Obviamente no se trataba de un objeto de primera necesidad. ¿Era un caso aislado?, ¿el crimen
organizado se apoderaba de electrodomésticos? Los rumores sustituyeron las noticias. Se mencionó
a un pueblo que temía ser invadido por otro. El relato fragmentario de los medios mostraba rencillas
de tribus y repetía las declaraciones de una gobernadora que pedía que el ejército usara sus armas.
Algunos amigos chilenos creen que además de la morbosa búsqueda de ráting, los noticieros
pretenden crear un clima de confrontación antes de que Michelle Bachelet abandone el poder. El
sismo llegó como un último desafío para la presidenta, que tiene 80% de aprobación, y como una
amarga encomienda para su sucesor, el empresario Piñera, que había prometido expansión y
desarrollo al estilo Disney World y ahora tendrá que proceder con el cuidado de los restauradores y
anticuarios. Si el ejército comete un error en los días de toque de queda, o si se produce una
confrontación, la sucesión presidencial sería menos tersa, se podrían hacer acusaciones sobre el
origen de la violencia y se regresaría al divisionismo y la crispación que durante años dominaron a
la sociedad chilena. Las réplicas más fuertes del sismo ocurrirán en la política chilena. En Santiago,
la suspensión de vuelos y la ocasional falta de teléfonos, internet, suministro de electricidad y agua
fueron las señas visibles de la catástrofe. Esto nos dejó la sensación de estar en un reality show al
revés. Nuestra vida parecía transcurrir en la realidad controlada de un estudio de televisión mientras
las cámaras retrataban una realidad salvaje al sur de Chile. Los supermercados asaltados eran el
rostro dramático de un país donde la gente tenía hambre y las filas para cargar gasolina en los barrios
ricos de Santiago eran su rostro hipocondríaco. El terremoto de 8.8 grados ha sido el segundo más
fuerte en la historia de Chile. La isla Robinson Crusoe naufragó como el personaje que le dio su
nombre. El tsunami dejó miles de desaparecidos y sepultados en el lodo. Hasta el momento hay
unos 800 muertos. Los rescatistas chilenos que estuvieron en Haití comentan que será mucho más
difícil sacar cuerpos de construcciones de concreto, encapsulados en el lodo endurecido después
del tsunami.

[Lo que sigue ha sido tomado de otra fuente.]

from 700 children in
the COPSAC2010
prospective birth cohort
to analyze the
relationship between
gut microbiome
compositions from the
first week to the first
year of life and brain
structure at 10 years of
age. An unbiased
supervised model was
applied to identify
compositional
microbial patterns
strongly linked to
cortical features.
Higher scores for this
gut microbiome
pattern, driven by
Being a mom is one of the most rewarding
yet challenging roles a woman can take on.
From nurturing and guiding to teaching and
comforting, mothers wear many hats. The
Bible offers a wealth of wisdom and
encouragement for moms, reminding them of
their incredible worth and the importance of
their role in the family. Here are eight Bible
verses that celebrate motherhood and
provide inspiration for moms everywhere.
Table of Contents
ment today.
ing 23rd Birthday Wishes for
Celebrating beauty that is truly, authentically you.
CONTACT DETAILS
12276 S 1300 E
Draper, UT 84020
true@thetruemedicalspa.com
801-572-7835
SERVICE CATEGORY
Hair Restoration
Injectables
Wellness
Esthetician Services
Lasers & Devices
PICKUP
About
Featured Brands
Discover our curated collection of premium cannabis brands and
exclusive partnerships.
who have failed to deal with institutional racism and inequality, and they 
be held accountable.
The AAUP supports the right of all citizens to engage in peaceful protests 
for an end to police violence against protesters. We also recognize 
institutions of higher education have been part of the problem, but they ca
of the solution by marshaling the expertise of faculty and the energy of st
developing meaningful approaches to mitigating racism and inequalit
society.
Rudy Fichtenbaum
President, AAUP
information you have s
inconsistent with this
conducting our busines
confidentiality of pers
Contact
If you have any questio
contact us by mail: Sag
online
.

Fui a Santiago para participar en el Congreso Iberoamericano de Literatura Infantil y
Juvenil organizado por la editorial SM. Hablamos de ogros y hadas, magos y titiriteros, ilusiones
extremas y la forma de convertirlas en historias. Esa realidad paralela cristaliza en el lema de los
hermanos Grimm: “Entonces, cuando desear todavía era útil”. La literatura infantil practica la
utilidad del deseo. El edificio donde sesionamos, la Antigua Academia de Bellas Artes, fue uno de
los más dañados de la ciudad. Sus señoriales escaleras quedaron reducidas a escombros. En la
mañana del 27 nuestro único deseo era el de Ulises: volver a casa. Colombia, Brasil y Perú mandaron
aviones especiales para rescatar a sus compatriotas. Los españoles salieron en vuelos comerciales,
con el apoyo de su embajada. Los mexicanos sabíamos que no íbamos a ganar el Mundial pero
ignorábamos que seríamos los últimos en salir de Chile. Aguardamos con ardiente paciencia el vuelo
no comercial que prometió la embajada. En vano. Como el sismo acortó el día, nuestra burocracia
no tiene tiempo para nada. Finalmente, la editorial SM nos consiguió plazas en un vuelo comercial.

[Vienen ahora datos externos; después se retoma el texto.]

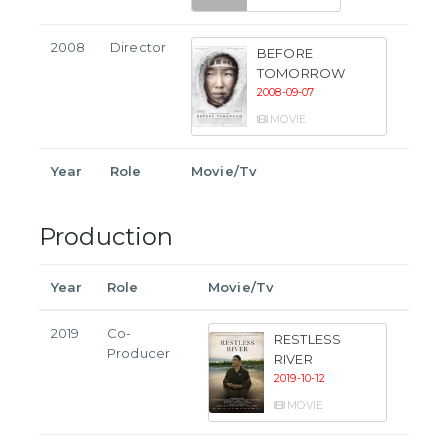
2008
Director
BEFORE
TOMORROW
2008-09-07
MOVIE
Year
Role
Movie/Tv
Production
Year
Role
Movie/Tv
2019
Co-
RESTLESS
Producer
RIVER
2019-10-12
MOVIE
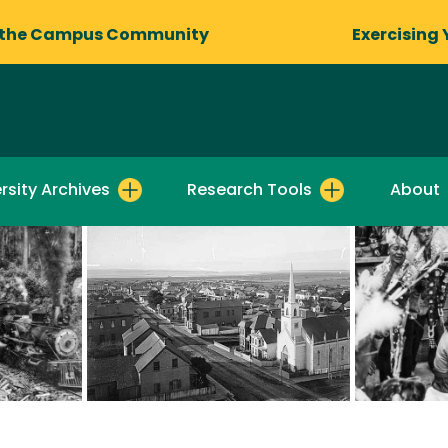
 the Campus Community
Exercising 
rsity Archives
Research Tools
About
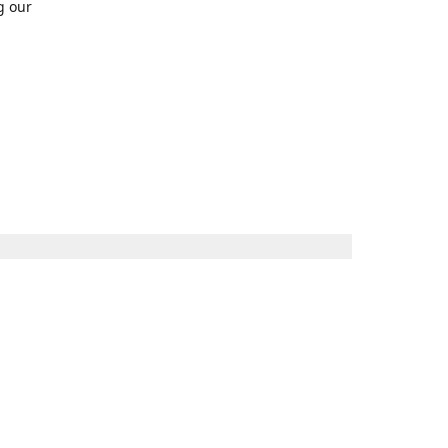
g our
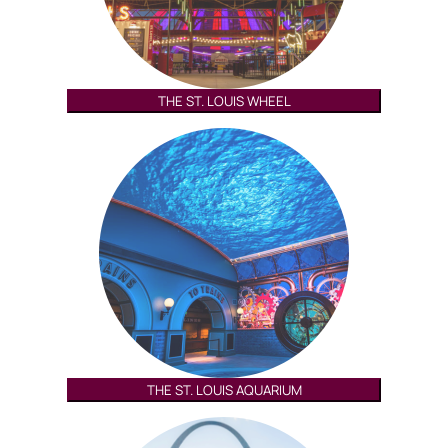
THE ST. LOUIS WHEEL
THE ST. LOUIS AQUARIUM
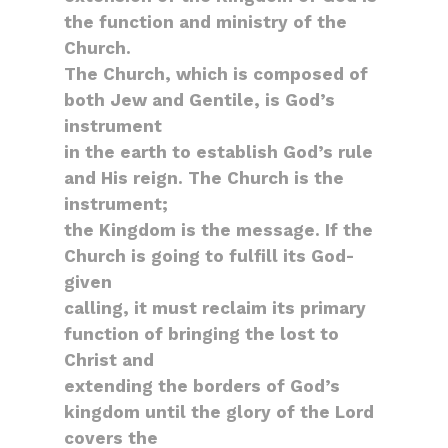
the function and ministry of the
Church.
The Church, which is composed of
both Jew and Gentile, is God’s
instrument
in the earth to establish God’s rule
and His reign. The Church is the
instrument;
the Kingdom is the message. If the
Church is going to fulfill its God-
given
calling, it must reclaim its primary
function of bringing the lost to
Christ and
extending the borders of God’s
kingdom until the glory of the Lord
covers the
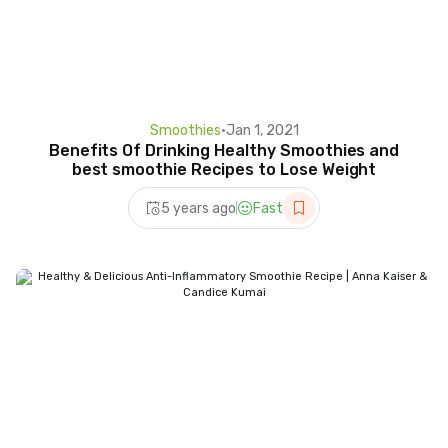
Smoothies
•
Jan 1, 2021
Benefits Of Drinking Healthy Smoothies and
best smoothie Recipes to Lose Weight
5 years ago
Fast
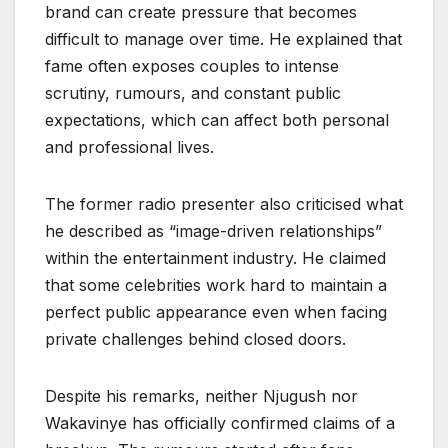
brand can create pressure that becomes
difficult to manage over time. He explained that
fame often exposes couples to intense
scrutiny, rumours, and constant public
expectations, which can affect both personal
and professional lives.
The former radio presenter also criticised what
he described as “image-driven relationships”
within the entertainment industry. He claimed
that some celebrities work hard to maintain a
perfect public appearance even when facing
private challenges behind closed doors.
Despite his remarks, neither Njugush nor
Wakavinye has officially confirmed claims of a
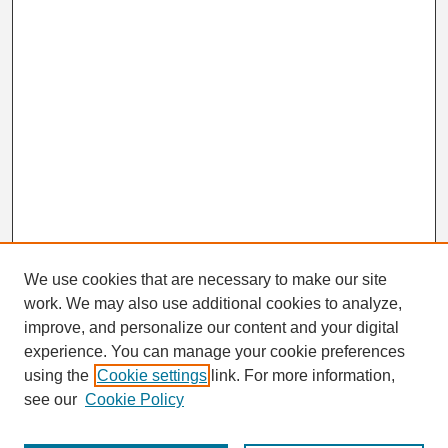
We use cookies that are necessary to make our site
work. We may also use additional cookies to analyze,
Search
improve, and personalize our content and your digital
Enter search terms:
experience. You can manage your cookie preferences
using the
Cookie settings
link. For more information,
see our
Cookie Policy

Aún hay mucha gente atrapada en la zona de Concepción. Como tantas veces, los periodistas han
llegado al desastre antes que las personas que deben aliviarlo, y como siempre, los más afectados
son los que habían padecido antes el cataclismo de la pobreza. Dos días después del terremoto fui
a una casa en las afueras de Santiago, con piscina y jardines, uno de esos espacios latinoamericanos
que muestran que Miami puede estar donde sea. Había que hacer un esfuerzo para recordar que el
escenario pertenecía al país arrasado por el terremoto. En su duplicidad, la cifra 8.8 adquiere carga
simbólica: los gemelos del miedo, el diablo ante el espejo o, sencillamente, lo que somos y lo que
podemos dejar de ser. Una falla invisible decide el juego, nuestra residencia en la Tierra.